Scalable State Machine Replication

Staff - Faculty of Informatics

Start date: 16 February 2016

End date: 17 February 2016

You are cordially invited to attend the PhD Dissertation Defense of Eduardo BEZERRA on Tuesday, February 16th 2016 at 14h30 in room SI-008 (Informatics building)

Abstract:
Redundancy provides fault-tolerance. A service can run on multiple servers that replicate each other, in order to provide service availability even in the case of crashes. A way to implement such a replicated service is by using techniques like state machine replication (SMR). SMR provides fault tolerance, while being linearizable, that is, clients cannot distinguish the behaviour of the replicated system to that of a single-site, unreplicated one. However, having a fully replicated, linearizable system comes at a cost, namely, scalability - by scalability we mean that adding servers will always increase the maximum system throughput, at least for some workloads. Even with a careful setup and using optimizations that avoid unnecessary redundant actions to be taken by servers, at some point the throughput of a system replicated with SMR cannot be increased by additional servers; in fact, adding replicas may even degrade performance. A way to achieve scalability is by partitioning the service state and then allowing partitions to work independently. Having a partitioned, yet linearizable and reasonably performant service is not trivial, and this is the topic of research addressed here.

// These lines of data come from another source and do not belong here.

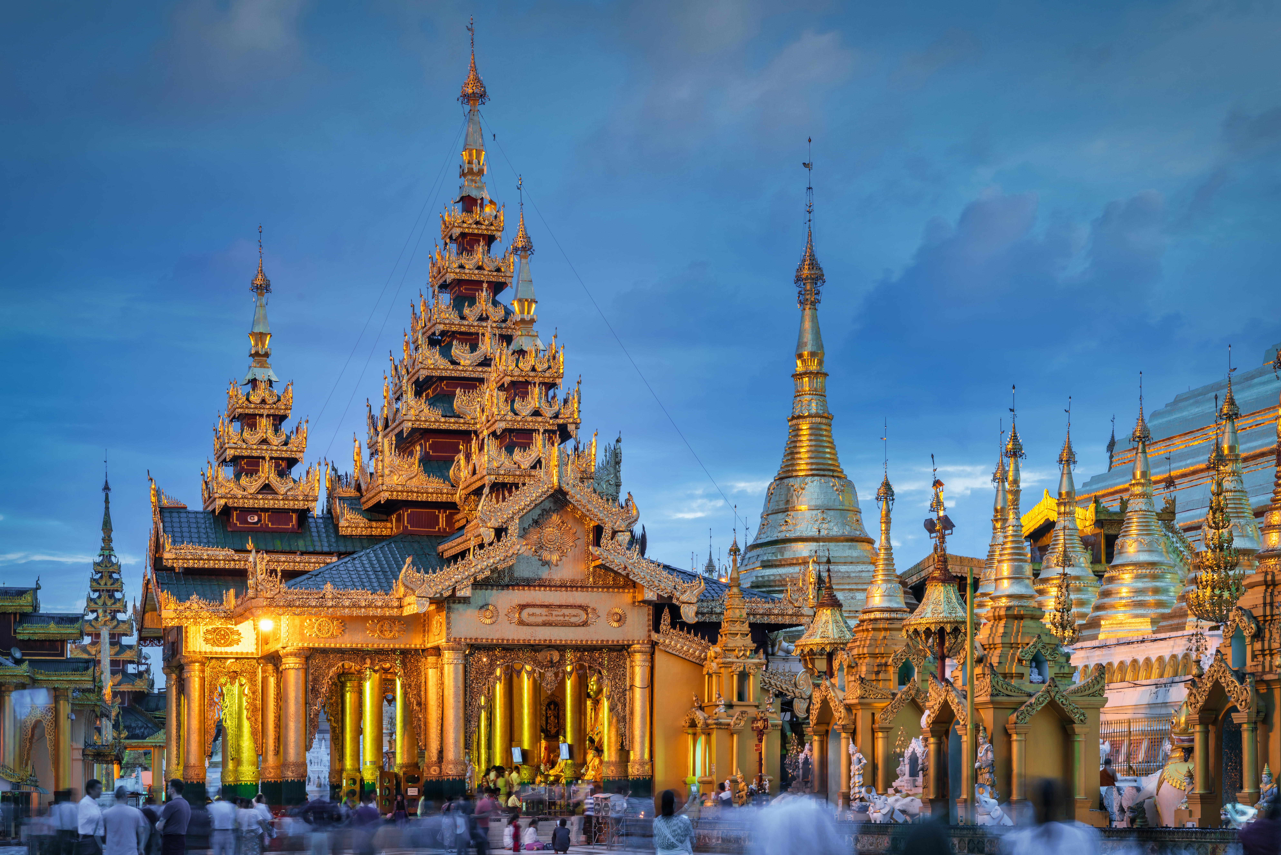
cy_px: 428
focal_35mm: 57
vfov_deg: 23.8
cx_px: 640
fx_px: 2028
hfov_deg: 35.0
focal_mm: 57
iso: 100
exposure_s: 4
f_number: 13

To allow systems to scale, while at the same time ensuring linearizability, we propose and implement the following ideas: (i) Scalable State Machine Replication (S-SMR), (ii) Optimistic Atomic Multicast (Opt-amcast), and (iii) Fast S-SMR (Fast-SSMR). S-SMR is an execution model that allows the throughput of the system to scale linearly with the number of servers without sacrificing consistency. To provide faster responses for commands, we developed Opt-amcast, which allows messages to be delivered twice: one delivery guarantees atomic order (conservative delivery), while the other is fast, but not always guarantees atomic order (optimistic delivery). The implementation of Opt-amcast that we propose is called Ridge, a protocol that combines low latency with high throughput. Fast-SSMR is an extension of S-SMR that uses the optimistic delivery of Opt-amcast: while a command is atomically ordered, some precomputation can be done based on its fast, optimistically ordered delivery, improving response time.

Dissertation Committee:

  • Prof. Fernando Pedone, Università della Svizzera italiana, Switzerland (Research Advisor)
  • Prof. Mehdi Jazayeri, Università della Svizzera italiana, Switzerland (Internal Member)
  • Prof. Nate Nystrom, Università della Svizzera italiana, Switzerland (Internal Member)
  • Prof. Benoît Garbinato, Université de Lausanne, Switzerland (External Member)
  • Prof. Rui Oliveira, Universidade do Minho, Portugal (External Member)